1)The beating of JJL (Daisy). On first view, you're supposed to feel bad for her getting beat up by these guys (and have a bit of distaste for them enjoying hitting her). Our first view of her is as a battered woman with a black eye. Then in her first line she says a racial slur, so we then decide, she's actually a horrible person. BUT then she's smacked in the nose, blood pours out and we're back to feeling bad for her. We find out she has musical talent, maybe she's not that bad? Then you find out she's actually a freaking horrible person and extremely dangerous through her monologue in the third act. The beatings are justified and we should have judged her after hearing the first line out of her mouth. This isn't misogynist. She's a villain who's not sexualized. She's dangerous and would kill the other characters working against her the second she had a chance to, the beatings suddenly are justifiable. If she was a male character, we wouldn't be arguing about the beatings her character takes. She lurks in the background of most shots of Minnie's Haberdashery, bored and sulking -- why? Because she's waiting to be rescued and watching all the men around her royally screwing up. Its only at the end, where she tries (and almost successfully escapes) to take care of her arrest/eventually hanging herself by hacking off the arm of Kurt Russell, but his arm is still attached. I would argue the arm still attached to her by a chain represents the misogynist society of the 1800s. Once she's given power (running the gang), she's still held back by men (the arm) and is hung anyway.
2)Samuel L. Jackson made up the oral rape story, just like he made up the Lincoln letter. In the cab, he says that he only kills a man if it's justified (revenge or if there's a bounty "Dead or Alive" on the man's head). Once he enraged the Confederate (who threatened him) it became justified (in his mind) to shoot the Confederate.
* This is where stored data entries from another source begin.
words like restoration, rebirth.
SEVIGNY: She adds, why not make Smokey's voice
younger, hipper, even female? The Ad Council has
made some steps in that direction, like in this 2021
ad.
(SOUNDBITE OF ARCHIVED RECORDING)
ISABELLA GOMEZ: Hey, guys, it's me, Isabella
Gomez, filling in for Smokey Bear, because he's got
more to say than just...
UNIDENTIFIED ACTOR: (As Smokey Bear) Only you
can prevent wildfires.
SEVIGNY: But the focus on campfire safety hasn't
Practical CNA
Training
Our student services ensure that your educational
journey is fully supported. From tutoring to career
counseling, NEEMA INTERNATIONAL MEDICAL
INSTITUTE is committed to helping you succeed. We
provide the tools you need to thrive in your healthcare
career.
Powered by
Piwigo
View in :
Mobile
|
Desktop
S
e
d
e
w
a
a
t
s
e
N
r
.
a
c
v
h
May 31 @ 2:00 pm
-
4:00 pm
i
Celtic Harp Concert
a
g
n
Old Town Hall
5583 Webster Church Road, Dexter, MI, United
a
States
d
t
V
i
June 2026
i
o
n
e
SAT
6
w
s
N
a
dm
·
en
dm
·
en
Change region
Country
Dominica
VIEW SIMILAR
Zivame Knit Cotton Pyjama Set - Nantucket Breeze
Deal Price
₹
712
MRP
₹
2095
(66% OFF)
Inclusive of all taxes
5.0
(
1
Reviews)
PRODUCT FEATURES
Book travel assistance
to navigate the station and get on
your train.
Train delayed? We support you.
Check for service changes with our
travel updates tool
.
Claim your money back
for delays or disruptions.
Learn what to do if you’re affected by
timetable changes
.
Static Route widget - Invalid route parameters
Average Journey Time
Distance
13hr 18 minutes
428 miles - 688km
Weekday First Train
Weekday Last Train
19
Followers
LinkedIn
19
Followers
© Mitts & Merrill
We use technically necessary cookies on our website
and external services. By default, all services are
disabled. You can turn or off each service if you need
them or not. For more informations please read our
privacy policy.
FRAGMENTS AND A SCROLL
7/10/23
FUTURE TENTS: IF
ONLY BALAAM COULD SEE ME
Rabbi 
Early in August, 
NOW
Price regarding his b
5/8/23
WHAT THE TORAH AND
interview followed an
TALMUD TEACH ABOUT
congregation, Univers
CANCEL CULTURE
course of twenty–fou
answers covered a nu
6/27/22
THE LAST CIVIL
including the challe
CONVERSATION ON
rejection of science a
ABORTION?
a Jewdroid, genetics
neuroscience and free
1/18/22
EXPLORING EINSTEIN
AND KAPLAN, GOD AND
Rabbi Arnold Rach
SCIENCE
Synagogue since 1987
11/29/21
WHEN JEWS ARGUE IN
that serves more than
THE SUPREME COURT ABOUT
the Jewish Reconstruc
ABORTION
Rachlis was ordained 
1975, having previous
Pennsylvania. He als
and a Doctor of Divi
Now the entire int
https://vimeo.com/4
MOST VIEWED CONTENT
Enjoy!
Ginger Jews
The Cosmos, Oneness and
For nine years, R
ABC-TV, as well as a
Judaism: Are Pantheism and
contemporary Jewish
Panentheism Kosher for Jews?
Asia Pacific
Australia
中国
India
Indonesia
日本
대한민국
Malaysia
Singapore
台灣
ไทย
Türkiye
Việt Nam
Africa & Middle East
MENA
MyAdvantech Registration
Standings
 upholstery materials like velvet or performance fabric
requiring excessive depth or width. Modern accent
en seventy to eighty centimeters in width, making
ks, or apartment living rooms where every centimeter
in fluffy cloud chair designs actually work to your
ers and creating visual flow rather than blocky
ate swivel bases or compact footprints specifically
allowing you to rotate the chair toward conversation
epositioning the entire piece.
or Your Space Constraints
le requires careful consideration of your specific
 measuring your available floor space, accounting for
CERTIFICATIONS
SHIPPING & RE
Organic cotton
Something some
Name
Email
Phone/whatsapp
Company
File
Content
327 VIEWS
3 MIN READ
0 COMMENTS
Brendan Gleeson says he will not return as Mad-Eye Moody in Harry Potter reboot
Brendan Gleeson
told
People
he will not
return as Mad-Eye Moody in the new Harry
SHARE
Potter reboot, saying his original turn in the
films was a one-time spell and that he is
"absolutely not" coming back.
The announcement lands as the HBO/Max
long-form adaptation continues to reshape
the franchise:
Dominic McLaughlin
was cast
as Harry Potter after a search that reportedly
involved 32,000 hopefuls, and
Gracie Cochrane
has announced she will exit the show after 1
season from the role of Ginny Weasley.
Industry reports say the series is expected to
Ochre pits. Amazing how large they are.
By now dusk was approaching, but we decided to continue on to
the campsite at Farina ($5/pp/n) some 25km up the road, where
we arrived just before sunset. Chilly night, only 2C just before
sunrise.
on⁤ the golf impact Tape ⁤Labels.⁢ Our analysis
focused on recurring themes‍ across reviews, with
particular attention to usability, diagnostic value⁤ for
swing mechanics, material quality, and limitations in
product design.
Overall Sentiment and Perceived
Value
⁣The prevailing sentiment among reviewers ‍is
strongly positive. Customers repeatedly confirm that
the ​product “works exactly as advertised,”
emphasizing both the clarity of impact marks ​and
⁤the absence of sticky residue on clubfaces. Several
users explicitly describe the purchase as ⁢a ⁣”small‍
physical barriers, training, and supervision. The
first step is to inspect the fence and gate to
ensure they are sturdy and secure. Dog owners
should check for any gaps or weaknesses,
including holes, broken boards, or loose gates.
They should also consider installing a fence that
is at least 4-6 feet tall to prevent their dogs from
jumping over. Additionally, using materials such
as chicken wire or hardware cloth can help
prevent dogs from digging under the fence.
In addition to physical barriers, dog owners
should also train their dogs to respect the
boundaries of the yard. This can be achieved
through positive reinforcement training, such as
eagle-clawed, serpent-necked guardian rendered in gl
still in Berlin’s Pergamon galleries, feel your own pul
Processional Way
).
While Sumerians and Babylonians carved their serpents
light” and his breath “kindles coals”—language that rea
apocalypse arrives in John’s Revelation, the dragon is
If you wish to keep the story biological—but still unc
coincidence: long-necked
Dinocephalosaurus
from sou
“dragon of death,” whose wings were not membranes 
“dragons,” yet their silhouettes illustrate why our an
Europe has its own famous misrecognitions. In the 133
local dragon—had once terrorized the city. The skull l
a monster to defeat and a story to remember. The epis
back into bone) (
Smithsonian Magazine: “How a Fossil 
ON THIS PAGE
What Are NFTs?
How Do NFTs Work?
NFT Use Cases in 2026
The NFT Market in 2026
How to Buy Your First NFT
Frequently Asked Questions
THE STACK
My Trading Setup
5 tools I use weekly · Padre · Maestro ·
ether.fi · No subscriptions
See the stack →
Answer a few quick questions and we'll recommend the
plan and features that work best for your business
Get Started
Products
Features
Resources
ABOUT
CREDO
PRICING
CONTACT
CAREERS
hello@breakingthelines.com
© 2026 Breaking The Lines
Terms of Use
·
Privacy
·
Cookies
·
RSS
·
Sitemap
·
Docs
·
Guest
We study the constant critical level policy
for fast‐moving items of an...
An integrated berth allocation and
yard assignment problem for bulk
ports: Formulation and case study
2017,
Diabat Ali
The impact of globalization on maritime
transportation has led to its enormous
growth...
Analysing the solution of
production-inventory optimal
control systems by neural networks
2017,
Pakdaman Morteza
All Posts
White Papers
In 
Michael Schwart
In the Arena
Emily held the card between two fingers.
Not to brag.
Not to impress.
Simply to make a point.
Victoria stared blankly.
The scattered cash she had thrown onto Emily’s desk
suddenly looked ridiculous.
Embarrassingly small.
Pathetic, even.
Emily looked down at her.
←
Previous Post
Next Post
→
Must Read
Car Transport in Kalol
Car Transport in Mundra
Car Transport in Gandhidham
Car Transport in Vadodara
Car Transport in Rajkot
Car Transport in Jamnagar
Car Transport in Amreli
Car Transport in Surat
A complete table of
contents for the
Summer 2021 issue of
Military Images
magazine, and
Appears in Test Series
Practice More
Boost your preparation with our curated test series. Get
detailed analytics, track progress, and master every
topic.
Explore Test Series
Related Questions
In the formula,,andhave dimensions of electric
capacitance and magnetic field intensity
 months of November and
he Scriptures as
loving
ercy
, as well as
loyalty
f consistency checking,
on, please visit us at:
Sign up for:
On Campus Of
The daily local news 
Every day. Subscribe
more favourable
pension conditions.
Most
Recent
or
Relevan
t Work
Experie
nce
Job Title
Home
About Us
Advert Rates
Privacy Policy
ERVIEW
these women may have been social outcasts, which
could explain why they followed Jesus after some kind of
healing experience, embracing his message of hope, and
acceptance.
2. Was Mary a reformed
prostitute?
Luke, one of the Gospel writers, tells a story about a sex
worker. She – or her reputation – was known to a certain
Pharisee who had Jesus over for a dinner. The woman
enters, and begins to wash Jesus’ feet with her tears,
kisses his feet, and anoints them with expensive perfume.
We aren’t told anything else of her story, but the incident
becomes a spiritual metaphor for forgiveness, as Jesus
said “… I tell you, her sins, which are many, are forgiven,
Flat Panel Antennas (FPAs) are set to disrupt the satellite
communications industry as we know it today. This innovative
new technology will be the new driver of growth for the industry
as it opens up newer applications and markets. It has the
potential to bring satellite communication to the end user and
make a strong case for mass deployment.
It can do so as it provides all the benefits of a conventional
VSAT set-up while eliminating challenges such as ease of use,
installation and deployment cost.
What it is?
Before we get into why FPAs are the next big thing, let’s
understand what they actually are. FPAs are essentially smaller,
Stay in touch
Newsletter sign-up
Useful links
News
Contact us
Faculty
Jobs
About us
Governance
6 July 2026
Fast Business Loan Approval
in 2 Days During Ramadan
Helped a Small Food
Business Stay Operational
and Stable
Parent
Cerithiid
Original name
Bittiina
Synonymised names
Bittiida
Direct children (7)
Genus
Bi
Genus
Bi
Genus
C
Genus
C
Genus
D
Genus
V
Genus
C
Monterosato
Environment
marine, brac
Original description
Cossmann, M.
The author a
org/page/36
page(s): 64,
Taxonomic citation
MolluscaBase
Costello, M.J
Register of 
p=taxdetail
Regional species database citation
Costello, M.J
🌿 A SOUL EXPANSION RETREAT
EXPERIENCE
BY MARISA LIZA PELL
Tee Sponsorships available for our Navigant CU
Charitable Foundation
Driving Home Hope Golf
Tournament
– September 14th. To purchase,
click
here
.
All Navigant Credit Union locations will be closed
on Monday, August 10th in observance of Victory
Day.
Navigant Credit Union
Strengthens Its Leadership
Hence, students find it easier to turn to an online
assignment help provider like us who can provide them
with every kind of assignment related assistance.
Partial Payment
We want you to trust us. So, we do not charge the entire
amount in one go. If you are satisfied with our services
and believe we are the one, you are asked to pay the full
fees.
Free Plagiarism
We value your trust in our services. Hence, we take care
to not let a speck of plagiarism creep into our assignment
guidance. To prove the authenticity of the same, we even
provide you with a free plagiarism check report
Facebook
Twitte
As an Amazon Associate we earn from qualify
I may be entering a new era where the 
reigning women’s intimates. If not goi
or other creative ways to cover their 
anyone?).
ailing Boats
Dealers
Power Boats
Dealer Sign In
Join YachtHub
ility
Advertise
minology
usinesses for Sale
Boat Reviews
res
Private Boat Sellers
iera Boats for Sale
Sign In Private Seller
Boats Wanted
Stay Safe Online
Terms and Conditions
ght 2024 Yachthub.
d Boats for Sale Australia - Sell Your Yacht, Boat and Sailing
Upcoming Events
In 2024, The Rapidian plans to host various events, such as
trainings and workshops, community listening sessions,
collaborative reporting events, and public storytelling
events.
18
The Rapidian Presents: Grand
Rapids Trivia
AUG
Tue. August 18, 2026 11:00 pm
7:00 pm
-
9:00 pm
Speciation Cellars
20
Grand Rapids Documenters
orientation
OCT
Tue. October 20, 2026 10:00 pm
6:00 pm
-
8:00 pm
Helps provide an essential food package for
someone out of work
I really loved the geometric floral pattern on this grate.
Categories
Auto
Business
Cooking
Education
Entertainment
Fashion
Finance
3) the 70mm was used to show the snowscape of Wyoming and to have more depth in the cramped cabin scenes. To say that 70mm should only be used for vast epics is not considering the other qualities it possesses.
4)This was a movie about 8 bad guys in a cabin. Did you expect them to have tea together in the third act? Expect them to ride into Red Rock and sack the town together? IDK, the inevitable death of all the characters seemed like the only logical way to end this movie. I also don't see how this violence is any less bad than violence in, say, Die Hard where it makes it look like shooting someone is no big deal, this at least shows the true pain a person goes through once they're shot.